The court battle over UPMC's tax-exempt status -- challenged by Mayor Luke Ravenstahl -- is a long way off. But in the meantime, here's a primer on some of the legal questions, and a discussion of how a Supreme Court decision last year really helps the city's cause. Meanwhile, plans to basically nullify that decision are making headway in Harrisburg, where Republicans are leading the charge for an amendment to the state constitution. The amendment process is time-consuming -- it involves two separate bills passing the legislature, and a public referendum -- and the earliest such a measure could pass is 2015. But I don't think UPMC would have too much trouble dragging out a court battle to that point, do you? (Still, it's kind of funny to see UPMC's cause being championed by Republicans, who also oppose a state Medicaid expansion that would help hospitals tremendously.)
Remember how just yesterday I was saying what a nice change-of-pace it was not to have include any police-related headlines in this feature? Alas. The Tribune-Review claims that an indictment of former police chief Nate Harper is in the offing. The Trib also follows up on a KDKA story previously noted here: The lawyer for Edward Lojack Jr., who claims to have been roughed up by Pittsburgh police on St. Patrick's Day is pointing to a similar incident involving the same officer three years ago.

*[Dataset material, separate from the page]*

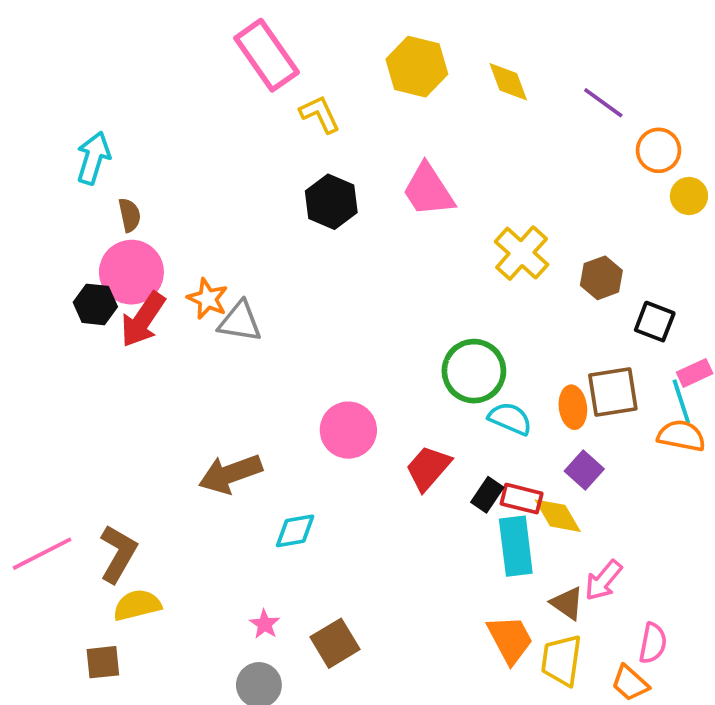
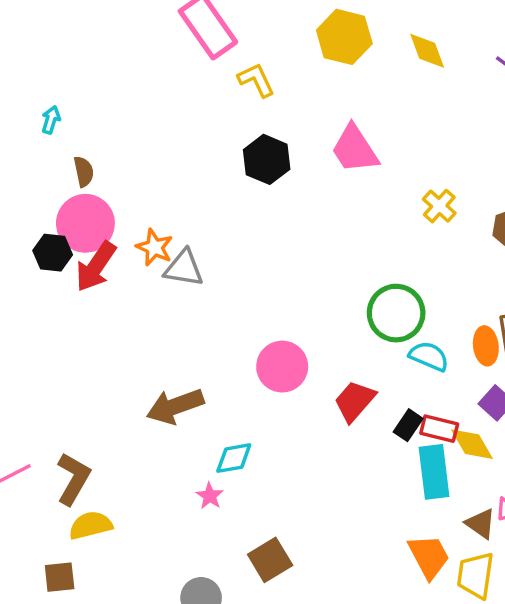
cyan arrow: (93, 158) -> (51, 120), size x0.6
yellow cross: (522, 253) -> (439, 206), size x0.7
pink star: (265, 624) -> (210, 496), moved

Oh, and the jury has that trial involving former detective Bradley Walker, so one way or the other there's another headline coming down the pike.
Earlier this week, there was a flurry of reports about a strange-bedfellow partnership between environmental groups and the natural-gas drilling industry: Representatives from both sides had hashed out a certification process for trying to elevate environmental standards at drilling sites. Well, turns out the Sierra Club is not amused. "The majority of natural gas must stay in the ground if we want any chance of avoiding climate disaster," says a spokesperson for one of the nation's most prominent environmental groups. And somewhere, a gas company executive is smiling.
In other drilling news, you probably don't recall, but some time ago a Washington County property owner and a gas driller settled a lawsuit alleging environmental problems on the site. But the settlement, and other court documents, were sealed -- over media objections. Now that material has been unsealed, and -- surprise! -- the papers suggest lax DEP oversight ... carried out in part by a DEP employee who then went on to work for Range Resources, the very company who was operating the well in question. (Hundreds of court documents are unveiled for your reading pleasure here.)
Oh, and maybe you heard that the state House passed a bill privatizing liquor stores? Now it goes to the Senate, where the troubles really begin. But in the meantime, enjoy this story, complete with a somewhat disconcerting close-up photo of Republican House leader Mike Turzai.
Oh, and my condolences to Pitt fans everywhere.